The function serial8250_console_write()
is the one responsible to dispatch the TTY data to the serial port (it
calls uart_console_write()
). It writes a character and waits for the
chip controller to process the data before sending the next. Modern
serial controllers have a FIFO of at least 16 bytes. Maybe we can
exploit that and improve the situation. Well, that is what
I did. Let’s how things go now:
$ time ./sertest -n 2500 /dev/serco
real 0m0.112s
user 0m0.056s
sys 0m0.055s
Wow! Much better! Now, if we send 11500 bytes, it should take approximately one second:
$ time ./sertest -n 11500 /dev/serco
real 0m3.142s
user 0m0.000s
sys 0m3.142s
Let’s run trace-cmd
one more time, but I will only show the piece of
the trace output that interests us:
sertest-21649 [008] 2360.845784: funcgraph_exit: 1.942 us | }
sertest-21649 [008] 2360.845784: funcgraph_entry: 1.710 us | io_serial_in();
sertest-21649 [008] 2360.845786: funcgraph_entry: | __const_udelay() {
sertest-21649 [008] 2360.845786: funcgraph_entry: | delay_tsc() {
sertest-21649 [008] 2360.845786: funcgraph_entry: 0.128 us | preempt_count_add();
sertest-21649 [008] 2360.845787: funcgraph_entry: 0.130 us | preempt_count_sub();
sertest-21649 [008] 2360.845787: funcgraph_entry: 0.130 us | preempt_count_add();
sertest-21649 [008] 2360.845787: funcgraph_entry: 0.131 us | preempt_count_sub();
sertest-21649 [008] 2360.845787: funcgraph_entry: 0.131 us | preempt_count_add();
sertest-21649 [008] 2360.845788: funcgraph_entry: 0.130 us | preempt_count_sub();
sertest-21649 [008] 2360.845788: funcgraph_exit: 1.666 us | }
sertest-21649 [008] 2360.845788: funcgraph_exit: 1.915 us | }
sertest-21649 [008] 2360.845788: funcgraph_entry: + 12.787 us | io_serial_in();
sertest-21649 [008] 2360.845801: funcgraph_entry: | __const_udelay() {
sertest-21649 [008] 2360.845801: funcgraph_entry: | delay_tsc() {
sertest-21649 [008] 2360.845801: funcgraph_entry: 0.152 us | preempt_count_add();
sertest-21649 [008] 2360.845802: funcgraph_entry: 0.151 us | preempt_count_sub();
sertest-21649 [008] 2360.845802: funcgraph_entry: 0.151 us | preempt_count_add();
sertest-21649 [008] 2360.845802: funcgraph_entry: 0.143 us | preempt_count_sub();
sertest-21649 [008] 2360.845803: funcgraph_entry: 0.145 us | preempt_count_add();
sertest-21649 [008] 2360.845803: funcgraph_entry: 0.147 us | preempt_count_sub();
sertest-21649 [008] 2360.845803: funcgraph_exit: 1.909 us | }
sertest-21649 [008] 2360.845803: funcgraph_exit: 2.204 us | }
sertest-21649 [008] 2360.845803: funcgraph_entry: 1.743 us | io_serial_in();
sertest-21649 [008] 2360.845805: funcgraph_entry: | __const_udelay() {
io_serial_in()
usually executes in less than 2 us, but
sometimes something odd happens, and the controller takes more than 10
us to reply.

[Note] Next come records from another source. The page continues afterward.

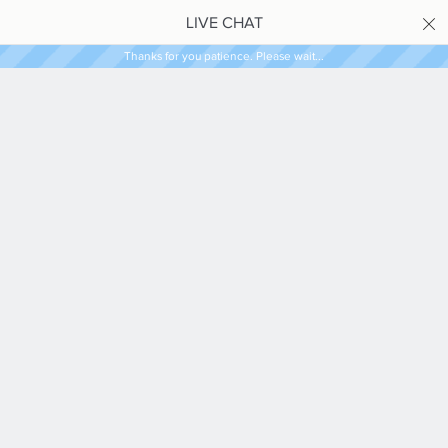
LIVE CHAT
Thanks for you patience. Please wait...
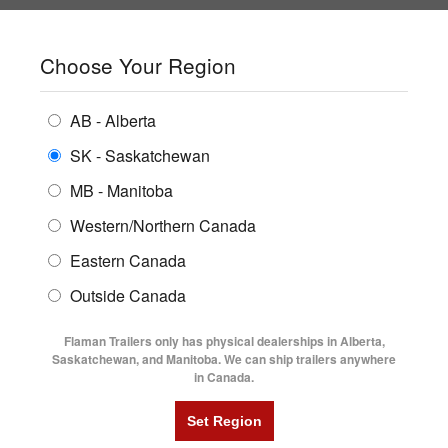
SHOPPING REGION:
SK
▼
CONTACT US
SIGN IN
Choose Your Region
ALL INVENTORY
BUYING GUIDES
AB - Alberta
Compare Products
Print This Page
ENCLOSED TRAILERS
LOCATIONS
SK - Saskatchewan
Home
/
Trailer Inventory
MB - Manitoba
FLATDECK TRAILERS
PARTS
TRAILER INVENTORY | FLAMAN
Western/Northern Canada
RENTALS
UTILITY TRAILERS
Eastern Canada
FINANCING
DUMP TRAILERS
Outside Canada
SERVICE
AG TRANSPORTS
Flaman Trailers only has physical dealerships in Alberta,
BLOG
Saskatchewan, and Manitoba. We can ship trailers anywhere
in Canada.
HORSE & STOCK TRAILERS
FLYERS
Filter
VIDEOS
Category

That is the reason we can’t get the expected speed of 115200 bps
for such an amount of data.
We see a 25% throughput boost when working with the original
modprobe sci_debug
scenario. Even though we could not reach
maximum performance, we improved things considerably.
1: console_unlock()
will flush the printk()
ring
buffer before unlocking the console.
1: This behavior is vital to ensure essential information flushes from the ring buffer in the case of fatal errors.